Work instructions —
Transcribe the stretch of the court opinion below from "II. Applicable Standards" through "CIV. P. 12(e).".

Source —
----

Opinion
Case No. 05-74227.
March 28, 2006
At a session of said Court, held in the U.S. District Courthouse, Eastern District of Michigan, on March 28, 2006.
Plaintiff Ford Motor Company ("Ford") filed this lawsuit against Defendant Keystone Automotive Industries Inc. ("Keystone") alleging the following counts: (1) federal trademark infringement and counterfeiting under 15 U.S.C. § 1114; (2) trademark dilution under 15 U.S.C. § 1125(c); (3) false designation of origin or sponsorship, and false advertising under 15 U.S.C. § 1125(a); (4) contributory infringement; and (5) unfair competition. Presently before the Court is Keystone's motion to dismiss the complaint under Rules 8(a)(2) and 12(b)(6) and (7) of the Federal Rules of Civil Procedure or, in the alternative, to order Ford to add an indispensible party and provide a more definite statement under Rule 12(e). The motion has been fully briefed and the Court does not find a hearing or oral argument necessary. For the reasons that follow, Keystone's motion will be denied.
I. Factual Summary
Ford manufactures automobiles and produces automobile parts and accessories, including wheels, wheel caps, and wheel covers. See Compl. ¶¶ 10-11. Keystone also manufactures, advertises, distributes, promotes, and sells wheel covers, wheel caps, and other related items. See id. ¶ 1. Ford first registered the trademark FORD® with the United States Patent and Trademark Office ("PTO") in 1989. See id. ¶ 8. Ford began using the FORD BLUE OVAL LOGO® in 1996, and first obtained a trademark registration for that mark in 1986. According to Ford, Keystone uses trademarks on its wheels and wheel covers that are confusingly similar to the FORD BLUE OVAL LOGO®. See id. ¶¶ 1 13.
II. Applicable Standards
Federal Rule of Civil Procedure 8(a) requires that a pleading which sets forth a claim for relief, such as a complaint, set forth a short and plain statement of the grounds upon which the court's jurisdiction depends, a short and plain statement of the claim showing that the pleader is entitled to relief, and a demand for judgment for the relief sought. FED. R. CIV. P. 8(a). Pleadings must provide "fair notice of what the [party's] claim is and the grounds upon which it rests." Conley v. Gibson, 355 U.S. 41, 47, 78 S. Ct. 99, 103 (1957). A motion for a more definite statement pursuant to Federal Rule of Civil Procedure 12(e) may be brought "[i]f a pleading to which a responsive pleading is permitted is so vague or ambiguous that a party cannot reasonably be required to frame a responsive pleading." FED. R. CIV. P. 12(e).

----

Records shown —
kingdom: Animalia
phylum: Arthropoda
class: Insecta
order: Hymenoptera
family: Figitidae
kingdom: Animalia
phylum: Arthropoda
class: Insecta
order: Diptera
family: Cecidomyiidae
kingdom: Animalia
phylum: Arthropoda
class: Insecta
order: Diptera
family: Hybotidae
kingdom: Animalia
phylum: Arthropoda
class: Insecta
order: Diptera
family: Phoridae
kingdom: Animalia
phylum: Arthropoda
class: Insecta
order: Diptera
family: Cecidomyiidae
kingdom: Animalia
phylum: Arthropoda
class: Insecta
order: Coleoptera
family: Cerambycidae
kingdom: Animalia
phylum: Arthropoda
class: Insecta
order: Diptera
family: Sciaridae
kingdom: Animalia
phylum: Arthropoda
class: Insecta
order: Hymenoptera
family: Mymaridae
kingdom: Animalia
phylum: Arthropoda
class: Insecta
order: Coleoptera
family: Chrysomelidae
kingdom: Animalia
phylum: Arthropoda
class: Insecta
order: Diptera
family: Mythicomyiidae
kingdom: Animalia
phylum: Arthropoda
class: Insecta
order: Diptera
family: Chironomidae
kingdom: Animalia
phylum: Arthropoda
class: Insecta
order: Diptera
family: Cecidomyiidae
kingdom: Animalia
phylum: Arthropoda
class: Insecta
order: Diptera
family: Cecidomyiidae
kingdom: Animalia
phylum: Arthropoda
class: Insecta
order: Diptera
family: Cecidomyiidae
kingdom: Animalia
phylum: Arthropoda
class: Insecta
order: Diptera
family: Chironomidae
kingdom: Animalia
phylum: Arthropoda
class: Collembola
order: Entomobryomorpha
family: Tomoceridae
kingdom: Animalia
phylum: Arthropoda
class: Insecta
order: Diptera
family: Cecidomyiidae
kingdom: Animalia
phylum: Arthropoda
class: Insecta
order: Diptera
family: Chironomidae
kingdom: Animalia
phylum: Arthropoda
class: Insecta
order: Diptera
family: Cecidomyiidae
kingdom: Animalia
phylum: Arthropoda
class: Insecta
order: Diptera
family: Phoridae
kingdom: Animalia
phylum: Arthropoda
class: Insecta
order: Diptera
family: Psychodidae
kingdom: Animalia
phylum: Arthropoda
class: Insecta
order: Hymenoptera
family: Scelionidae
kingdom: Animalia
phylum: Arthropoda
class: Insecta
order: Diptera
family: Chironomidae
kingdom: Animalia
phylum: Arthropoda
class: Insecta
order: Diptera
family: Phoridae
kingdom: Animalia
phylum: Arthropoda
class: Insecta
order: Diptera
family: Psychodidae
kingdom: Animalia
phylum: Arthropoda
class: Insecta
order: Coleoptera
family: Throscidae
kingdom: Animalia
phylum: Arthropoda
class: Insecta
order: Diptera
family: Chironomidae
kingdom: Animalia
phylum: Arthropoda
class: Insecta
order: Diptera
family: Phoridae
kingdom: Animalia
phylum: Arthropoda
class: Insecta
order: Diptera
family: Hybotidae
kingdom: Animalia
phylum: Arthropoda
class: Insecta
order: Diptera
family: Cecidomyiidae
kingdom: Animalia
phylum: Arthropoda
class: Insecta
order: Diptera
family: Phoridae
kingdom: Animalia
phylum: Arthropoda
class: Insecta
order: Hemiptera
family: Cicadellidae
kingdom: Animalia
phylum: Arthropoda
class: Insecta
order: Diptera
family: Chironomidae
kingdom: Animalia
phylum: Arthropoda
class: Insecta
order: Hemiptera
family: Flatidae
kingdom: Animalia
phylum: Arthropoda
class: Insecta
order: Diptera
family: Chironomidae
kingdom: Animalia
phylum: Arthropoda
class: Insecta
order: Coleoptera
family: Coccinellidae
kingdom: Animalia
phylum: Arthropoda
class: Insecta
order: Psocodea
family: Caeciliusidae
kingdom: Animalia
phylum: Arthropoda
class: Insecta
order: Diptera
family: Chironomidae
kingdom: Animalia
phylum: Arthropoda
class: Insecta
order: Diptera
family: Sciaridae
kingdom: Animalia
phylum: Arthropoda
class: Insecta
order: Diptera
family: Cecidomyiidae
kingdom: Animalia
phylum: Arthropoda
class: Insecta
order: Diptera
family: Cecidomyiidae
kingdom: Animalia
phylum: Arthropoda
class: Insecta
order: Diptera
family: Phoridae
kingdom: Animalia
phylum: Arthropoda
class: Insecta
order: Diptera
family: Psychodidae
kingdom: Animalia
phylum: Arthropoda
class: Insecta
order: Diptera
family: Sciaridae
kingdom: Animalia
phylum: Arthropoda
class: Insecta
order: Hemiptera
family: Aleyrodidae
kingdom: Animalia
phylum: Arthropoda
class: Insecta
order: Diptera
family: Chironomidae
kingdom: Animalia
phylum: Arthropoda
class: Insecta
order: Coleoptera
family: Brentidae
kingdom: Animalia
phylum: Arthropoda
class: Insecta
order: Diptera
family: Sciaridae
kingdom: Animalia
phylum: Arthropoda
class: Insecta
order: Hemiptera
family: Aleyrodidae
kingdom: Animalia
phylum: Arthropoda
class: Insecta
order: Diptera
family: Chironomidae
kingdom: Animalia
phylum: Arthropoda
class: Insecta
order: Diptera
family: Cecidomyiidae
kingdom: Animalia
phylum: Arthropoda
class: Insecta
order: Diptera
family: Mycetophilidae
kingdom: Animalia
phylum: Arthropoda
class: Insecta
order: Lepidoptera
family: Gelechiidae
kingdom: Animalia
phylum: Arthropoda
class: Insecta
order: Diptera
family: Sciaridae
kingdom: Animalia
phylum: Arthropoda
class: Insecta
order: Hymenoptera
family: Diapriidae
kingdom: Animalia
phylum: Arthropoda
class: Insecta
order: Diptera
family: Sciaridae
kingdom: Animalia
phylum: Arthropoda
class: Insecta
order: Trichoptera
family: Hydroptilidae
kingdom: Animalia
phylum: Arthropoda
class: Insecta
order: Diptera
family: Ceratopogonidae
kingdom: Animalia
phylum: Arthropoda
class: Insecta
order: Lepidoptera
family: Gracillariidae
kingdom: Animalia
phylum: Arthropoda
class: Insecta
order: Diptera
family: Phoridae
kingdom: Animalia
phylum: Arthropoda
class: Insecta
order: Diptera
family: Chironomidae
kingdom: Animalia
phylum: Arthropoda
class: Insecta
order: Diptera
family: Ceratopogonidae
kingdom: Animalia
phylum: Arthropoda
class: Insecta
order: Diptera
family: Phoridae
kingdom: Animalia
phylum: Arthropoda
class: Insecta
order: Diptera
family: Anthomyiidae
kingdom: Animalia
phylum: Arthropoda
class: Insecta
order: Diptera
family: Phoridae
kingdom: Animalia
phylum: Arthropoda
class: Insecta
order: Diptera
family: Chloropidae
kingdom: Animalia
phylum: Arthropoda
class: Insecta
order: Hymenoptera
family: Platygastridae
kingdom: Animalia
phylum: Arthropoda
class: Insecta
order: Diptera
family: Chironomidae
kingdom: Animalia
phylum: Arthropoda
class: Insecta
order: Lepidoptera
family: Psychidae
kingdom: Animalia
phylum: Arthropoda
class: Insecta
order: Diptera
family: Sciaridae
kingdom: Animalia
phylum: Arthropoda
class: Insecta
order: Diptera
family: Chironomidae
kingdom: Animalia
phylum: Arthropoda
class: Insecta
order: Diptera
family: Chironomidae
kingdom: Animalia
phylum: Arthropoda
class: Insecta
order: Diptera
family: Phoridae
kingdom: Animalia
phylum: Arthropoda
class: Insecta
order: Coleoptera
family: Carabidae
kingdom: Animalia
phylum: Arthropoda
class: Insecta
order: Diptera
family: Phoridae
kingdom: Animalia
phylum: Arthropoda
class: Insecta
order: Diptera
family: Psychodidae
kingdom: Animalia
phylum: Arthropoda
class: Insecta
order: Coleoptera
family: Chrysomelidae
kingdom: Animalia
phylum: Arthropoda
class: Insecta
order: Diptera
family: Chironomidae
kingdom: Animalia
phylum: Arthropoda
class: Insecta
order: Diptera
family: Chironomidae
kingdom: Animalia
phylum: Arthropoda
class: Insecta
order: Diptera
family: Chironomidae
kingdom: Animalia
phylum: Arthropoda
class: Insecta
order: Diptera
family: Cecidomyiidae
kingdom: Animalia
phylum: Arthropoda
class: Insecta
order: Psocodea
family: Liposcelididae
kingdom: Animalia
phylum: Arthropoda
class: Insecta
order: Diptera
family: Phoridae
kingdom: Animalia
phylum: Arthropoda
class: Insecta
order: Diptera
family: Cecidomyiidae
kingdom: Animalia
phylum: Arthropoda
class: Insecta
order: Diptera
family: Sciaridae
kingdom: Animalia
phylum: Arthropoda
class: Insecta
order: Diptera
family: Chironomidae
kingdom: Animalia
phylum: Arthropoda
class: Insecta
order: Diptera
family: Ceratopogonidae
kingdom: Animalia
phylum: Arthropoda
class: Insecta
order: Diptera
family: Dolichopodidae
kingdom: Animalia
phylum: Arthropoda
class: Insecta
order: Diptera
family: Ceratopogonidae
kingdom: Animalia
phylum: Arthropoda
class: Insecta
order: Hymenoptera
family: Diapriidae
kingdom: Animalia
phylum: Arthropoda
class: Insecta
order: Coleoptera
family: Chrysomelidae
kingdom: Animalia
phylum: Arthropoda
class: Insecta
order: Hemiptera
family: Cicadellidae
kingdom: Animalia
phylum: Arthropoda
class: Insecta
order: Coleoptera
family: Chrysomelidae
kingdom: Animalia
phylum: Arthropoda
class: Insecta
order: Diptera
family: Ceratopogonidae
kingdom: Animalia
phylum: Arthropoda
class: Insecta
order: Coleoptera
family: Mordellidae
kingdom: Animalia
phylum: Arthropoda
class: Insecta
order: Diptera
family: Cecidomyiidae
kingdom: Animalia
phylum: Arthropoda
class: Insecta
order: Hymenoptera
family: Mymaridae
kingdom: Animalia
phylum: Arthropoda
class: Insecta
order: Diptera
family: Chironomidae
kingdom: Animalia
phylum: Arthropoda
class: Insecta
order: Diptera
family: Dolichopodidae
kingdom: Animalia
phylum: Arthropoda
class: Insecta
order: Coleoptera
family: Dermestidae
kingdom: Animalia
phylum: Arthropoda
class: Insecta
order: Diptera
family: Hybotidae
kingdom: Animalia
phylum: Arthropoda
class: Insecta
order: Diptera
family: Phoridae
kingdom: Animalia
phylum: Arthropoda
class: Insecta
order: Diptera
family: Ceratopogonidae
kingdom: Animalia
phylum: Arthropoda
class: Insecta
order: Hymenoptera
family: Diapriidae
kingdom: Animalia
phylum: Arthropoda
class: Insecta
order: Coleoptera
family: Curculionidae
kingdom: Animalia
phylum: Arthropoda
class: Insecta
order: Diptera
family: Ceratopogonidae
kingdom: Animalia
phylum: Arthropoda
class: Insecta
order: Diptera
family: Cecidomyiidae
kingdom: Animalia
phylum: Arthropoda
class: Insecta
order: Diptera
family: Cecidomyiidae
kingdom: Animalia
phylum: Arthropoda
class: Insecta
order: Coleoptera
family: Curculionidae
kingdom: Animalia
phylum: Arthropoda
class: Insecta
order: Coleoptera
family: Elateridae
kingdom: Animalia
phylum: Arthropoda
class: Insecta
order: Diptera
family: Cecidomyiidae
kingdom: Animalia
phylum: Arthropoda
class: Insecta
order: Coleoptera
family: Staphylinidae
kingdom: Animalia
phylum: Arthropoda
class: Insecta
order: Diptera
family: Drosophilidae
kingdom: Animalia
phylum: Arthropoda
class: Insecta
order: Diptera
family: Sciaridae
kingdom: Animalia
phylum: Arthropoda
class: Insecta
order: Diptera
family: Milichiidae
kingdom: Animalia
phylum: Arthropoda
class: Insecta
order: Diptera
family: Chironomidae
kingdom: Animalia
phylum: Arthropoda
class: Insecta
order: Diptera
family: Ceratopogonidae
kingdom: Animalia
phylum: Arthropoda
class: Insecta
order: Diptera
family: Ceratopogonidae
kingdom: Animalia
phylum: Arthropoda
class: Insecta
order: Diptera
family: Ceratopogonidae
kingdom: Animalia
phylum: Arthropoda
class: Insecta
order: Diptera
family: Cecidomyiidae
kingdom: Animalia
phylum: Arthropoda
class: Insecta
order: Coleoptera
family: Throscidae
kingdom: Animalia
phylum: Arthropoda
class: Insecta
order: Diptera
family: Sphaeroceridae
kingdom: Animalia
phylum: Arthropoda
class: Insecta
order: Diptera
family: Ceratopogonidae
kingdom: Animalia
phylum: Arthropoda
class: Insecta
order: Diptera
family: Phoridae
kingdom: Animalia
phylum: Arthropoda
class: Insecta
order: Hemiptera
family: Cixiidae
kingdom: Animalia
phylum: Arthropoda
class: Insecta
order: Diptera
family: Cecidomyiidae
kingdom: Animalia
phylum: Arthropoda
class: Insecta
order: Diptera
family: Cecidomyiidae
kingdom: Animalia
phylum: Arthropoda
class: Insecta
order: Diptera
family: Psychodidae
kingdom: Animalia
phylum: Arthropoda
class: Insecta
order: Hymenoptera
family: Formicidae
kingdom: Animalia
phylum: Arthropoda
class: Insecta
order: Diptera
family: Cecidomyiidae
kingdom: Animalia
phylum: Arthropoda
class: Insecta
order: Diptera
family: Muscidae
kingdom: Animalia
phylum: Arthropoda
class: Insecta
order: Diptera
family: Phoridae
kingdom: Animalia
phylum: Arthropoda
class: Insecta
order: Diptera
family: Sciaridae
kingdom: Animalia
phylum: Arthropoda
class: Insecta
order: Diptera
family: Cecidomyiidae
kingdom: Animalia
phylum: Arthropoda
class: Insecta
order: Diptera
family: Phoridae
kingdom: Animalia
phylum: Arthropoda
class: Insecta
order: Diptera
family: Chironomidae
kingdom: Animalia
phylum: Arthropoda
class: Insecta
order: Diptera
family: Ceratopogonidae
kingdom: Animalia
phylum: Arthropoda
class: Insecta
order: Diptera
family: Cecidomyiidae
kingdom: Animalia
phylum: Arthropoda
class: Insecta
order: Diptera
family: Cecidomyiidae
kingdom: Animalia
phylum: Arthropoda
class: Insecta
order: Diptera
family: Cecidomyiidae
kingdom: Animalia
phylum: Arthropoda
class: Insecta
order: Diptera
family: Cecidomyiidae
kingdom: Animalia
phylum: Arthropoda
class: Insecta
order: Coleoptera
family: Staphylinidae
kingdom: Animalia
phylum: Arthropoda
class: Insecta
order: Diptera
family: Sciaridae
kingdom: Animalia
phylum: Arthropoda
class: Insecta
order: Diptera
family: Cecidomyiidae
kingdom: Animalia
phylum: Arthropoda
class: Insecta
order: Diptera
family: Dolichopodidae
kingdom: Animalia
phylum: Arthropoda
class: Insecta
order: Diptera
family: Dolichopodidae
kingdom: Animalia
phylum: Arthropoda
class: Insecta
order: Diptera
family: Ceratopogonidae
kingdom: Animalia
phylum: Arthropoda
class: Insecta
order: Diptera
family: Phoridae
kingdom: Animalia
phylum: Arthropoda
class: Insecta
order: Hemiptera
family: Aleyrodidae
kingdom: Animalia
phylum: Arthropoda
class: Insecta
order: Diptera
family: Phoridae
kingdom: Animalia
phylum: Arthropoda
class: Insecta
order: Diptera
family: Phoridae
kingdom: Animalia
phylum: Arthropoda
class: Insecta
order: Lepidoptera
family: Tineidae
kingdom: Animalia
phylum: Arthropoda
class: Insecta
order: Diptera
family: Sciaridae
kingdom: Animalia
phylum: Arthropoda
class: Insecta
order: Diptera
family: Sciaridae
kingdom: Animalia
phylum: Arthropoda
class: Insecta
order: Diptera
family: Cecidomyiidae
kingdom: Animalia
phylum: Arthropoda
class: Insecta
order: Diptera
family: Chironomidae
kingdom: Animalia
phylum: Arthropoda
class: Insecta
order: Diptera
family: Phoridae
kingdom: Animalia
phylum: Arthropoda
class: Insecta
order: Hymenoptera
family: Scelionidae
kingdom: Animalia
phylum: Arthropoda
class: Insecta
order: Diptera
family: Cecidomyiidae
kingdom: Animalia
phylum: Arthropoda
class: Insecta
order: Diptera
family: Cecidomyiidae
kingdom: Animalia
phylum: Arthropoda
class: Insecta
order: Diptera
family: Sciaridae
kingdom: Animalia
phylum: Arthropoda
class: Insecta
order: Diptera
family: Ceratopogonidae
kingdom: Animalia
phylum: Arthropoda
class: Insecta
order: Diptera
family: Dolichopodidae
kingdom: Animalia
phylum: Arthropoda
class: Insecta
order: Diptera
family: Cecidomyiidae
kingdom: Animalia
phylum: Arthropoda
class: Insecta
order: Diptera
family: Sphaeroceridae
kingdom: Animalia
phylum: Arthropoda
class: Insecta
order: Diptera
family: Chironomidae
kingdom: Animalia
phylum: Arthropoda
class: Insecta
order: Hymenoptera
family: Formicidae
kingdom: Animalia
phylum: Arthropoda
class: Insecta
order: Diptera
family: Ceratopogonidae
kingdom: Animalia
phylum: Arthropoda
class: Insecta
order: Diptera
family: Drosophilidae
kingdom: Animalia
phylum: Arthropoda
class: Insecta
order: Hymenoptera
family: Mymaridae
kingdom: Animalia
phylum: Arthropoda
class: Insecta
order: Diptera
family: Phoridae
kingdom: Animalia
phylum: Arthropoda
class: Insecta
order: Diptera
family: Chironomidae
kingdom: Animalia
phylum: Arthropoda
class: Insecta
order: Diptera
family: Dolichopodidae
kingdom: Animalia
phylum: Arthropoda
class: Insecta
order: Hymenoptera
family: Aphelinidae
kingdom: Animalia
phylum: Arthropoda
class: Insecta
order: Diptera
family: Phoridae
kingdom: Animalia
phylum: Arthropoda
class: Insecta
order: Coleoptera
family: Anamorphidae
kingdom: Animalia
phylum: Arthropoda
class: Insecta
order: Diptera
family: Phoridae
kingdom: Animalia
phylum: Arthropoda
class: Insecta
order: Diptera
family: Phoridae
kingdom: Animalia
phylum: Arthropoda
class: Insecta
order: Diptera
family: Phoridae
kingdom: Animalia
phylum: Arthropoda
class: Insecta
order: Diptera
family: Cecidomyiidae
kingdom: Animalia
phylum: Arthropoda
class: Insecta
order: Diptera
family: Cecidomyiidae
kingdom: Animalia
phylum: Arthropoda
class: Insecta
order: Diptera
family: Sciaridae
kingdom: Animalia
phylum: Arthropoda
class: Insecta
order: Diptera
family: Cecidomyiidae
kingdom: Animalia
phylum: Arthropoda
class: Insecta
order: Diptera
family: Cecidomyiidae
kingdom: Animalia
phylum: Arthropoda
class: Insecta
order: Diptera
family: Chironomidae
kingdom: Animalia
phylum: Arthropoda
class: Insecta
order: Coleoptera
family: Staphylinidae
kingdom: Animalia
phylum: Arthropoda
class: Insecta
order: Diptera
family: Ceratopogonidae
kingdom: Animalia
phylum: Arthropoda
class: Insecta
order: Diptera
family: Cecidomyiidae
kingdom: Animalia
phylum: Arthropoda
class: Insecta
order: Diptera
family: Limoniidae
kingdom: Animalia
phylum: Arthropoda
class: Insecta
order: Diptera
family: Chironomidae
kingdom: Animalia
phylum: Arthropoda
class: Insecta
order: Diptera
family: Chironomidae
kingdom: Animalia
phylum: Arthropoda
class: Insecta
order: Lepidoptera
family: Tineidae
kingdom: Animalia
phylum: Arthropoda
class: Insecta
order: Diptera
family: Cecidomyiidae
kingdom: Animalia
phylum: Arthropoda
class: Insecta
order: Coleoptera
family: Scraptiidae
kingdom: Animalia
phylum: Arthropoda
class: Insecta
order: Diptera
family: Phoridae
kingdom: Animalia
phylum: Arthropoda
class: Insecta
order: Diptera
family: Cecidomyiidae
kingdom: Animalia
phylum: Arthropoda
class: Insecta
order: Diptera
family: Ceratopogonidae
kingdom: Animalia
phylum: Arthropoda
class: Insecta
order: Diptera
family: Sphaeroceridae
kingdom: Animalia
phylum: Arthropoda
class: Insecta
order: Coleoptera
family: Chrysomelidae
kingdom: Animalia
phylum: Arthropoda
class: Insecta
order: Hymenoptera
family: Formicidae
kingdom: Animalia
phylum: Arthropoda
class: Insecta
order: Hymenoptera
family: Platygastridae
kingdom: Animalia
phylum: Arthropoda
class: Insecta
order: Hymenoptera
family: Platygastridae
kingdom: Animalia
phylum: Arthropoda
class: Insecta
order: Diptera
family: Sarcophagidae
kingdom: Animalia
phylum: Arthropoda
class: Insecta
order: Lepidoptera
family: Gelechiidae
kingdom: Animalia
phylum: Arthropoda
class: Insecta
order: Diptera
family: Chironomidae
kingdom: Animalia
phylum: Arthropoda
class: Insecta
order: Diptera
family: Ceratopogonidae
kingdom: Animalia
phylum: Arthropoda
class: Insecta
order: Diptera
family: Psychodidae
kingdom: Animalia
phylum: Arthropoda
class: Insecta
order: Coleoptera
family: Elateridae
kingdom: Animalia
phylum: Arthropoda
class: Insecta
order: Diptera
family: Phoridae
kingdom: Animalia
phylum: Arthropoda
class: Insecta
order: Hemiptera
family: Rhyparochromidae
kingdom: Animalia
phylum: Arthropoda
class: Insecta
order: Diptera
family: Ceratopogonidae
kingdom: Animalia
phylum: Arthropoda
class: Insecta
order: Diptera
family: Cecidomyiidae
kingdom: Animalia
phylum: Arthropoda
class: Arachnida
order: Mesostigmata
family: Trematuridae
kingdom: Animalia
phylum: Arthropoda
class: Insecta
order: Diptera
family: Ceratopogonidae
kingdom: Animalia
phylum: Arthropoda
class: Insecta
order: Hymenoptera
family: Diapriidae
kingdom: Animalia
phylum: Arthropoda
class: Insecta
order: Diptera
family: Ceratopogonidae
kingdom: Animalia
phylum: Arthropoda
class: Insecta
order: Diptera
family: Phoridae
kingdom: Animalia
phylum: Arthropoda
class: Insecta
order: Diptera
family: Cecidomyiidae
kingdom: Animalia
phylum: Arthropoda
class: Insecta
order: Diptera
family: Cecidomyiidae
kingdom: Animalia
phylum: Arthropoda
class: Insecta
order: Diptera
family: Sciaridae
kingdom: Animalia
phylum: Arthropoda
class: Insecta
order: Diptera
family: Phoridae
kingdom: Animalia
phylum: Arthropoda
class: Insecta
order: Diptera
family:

----

Answer to the task —
II. Applicable Standards
Federal Rule of Civil Procedure 8(a) requires that a pleading which sets forth a claim for relief, such as a complaint, set forth a short and plain statement of the grounds upon which the court's jurisdiction depends, a short and plain statement of the claim showing that the pleader is entitled to relief, and a demand for judgment for the relief sought. FED. R. CIV. P. 8(a). Pleadings must provide "fair notice of what the [party's] claim is and the grounds upon which it rests." Conley v. Gibson, 355 U.S. 41, 47, 78 S. Ct. 99, 103 (1957). A motion for a more definite statement pursuant to Federal Rule of Civil Procedure 12(e) may be brought "[i]f a pleading to which a responsive pleading is permitted is so vague or ambiguous that a party cannot reasonably be required to frame a responsive pleading." FED. R. CIV. P. 12(e).